Study Examined Dangerous Consequences of Distracted Truck Drivers

By March 5, 2012Car & Truck Accidents

Distracted drivers pose a menace to themselves and those sharing the road with them. According to the National Highway Transportation Safety Administration, in 2009 almost 5,500 people were killed in crashes involving driver distraction. And, a University of Utah research study concluded that using a cell phone – hand-held or hands-free – while driving slows a driver’s reaction as much as having a blood alcohol concentration of .08 percent, which is the level at which drivers are considered legally drunk in Missouri.

Most relate distracted driving habits to younger drivers of private vehicles. Distracted drivers of commercial vehicles, however, may pose a much more serious problem as accidents involving construction vehicles, buses and other large, heavy vehicles present a higher probability for fatalities and significant property damage.
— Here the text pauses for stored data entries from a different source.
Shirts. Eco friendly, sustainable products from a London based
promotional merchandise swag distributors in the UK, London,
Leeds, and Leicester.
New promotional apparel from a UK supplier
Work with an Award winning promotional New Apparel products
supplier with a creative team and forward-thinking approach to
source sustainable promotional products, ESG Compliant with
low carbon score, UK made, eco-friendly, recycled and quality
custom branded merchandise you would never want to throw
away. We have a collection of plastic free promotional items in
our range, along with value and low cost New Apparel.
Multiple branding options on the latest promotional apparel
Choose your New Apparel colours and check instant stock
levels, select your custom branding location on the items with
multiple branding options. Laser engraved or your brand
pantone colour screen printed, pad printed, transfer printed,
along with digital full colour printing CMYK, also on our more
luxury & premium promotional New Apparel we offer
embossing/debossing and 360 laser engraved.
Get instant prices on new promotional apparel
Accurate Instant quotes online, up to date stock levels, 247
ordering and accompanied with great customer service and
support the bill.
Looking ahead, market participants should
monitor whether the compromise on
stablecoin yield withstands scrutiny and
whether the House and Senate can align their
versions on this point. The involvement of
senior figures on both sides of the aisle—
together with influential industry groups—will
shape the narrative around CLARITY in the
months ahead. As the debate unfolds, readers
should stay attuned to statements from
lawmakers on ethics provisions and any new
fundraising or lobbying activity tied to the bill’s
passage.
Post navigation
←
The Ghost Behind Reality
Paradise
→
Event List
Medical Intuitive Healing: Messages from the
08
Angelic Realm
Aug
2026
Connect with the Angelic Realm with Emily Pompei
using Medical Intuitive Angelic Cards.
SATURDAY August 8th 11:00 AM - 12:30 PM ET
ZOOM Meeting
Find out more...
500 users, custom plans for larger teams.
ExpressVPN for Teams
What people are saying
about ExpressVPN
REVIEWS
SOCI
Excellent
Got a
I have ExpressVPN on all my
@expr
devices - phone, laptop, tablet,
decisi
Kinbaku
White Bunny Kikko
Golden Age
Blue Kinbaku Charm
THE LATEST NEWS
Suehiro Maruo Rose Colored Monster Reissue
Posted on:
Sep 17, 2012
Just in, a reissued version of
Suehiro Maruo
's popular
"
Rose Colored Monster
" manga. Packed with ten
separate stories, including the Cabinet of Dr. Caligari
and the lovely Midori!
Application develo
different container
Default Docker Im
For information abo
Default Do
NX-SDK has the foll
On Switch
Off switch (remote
Recommendations to Help Eliminate Distractions for Commercial Vehicle Drivers

There have been numerous studies examining the frequency and effects of distracted drivers of light vehicles, i.e., passenger cars and light trucks. But a 2009 study by the Federal Motor Carrier Safety Administration isolated its research on commercial motor vehicle driver distraction and came up with some interesting conclusions. Based on the heightened risk found for accidents by distracted drivers of commercial vehicles, the study’s recommendations included:

• Better education by fleet managers of their professional drivers as to the dangers of distracting actions behind the wheel.

• Formalized policies by fleet managers to eliminate the use of distracting devices while driving.

• Prohibit commercial drivers from reading or writing and looking at maps while driving. Routine tasks, such as looking at maps, were found to be significantly distracting for commercial drivers.

In September 2010, The Federal Motor Carrier Safety Administration banned commercial truck and bus drivers from texting while driving. And in February 2011, the Pipeline and Hazardous Materials Safety Administration banned texting by drivers operating a motor vehicle containing hazardous materials.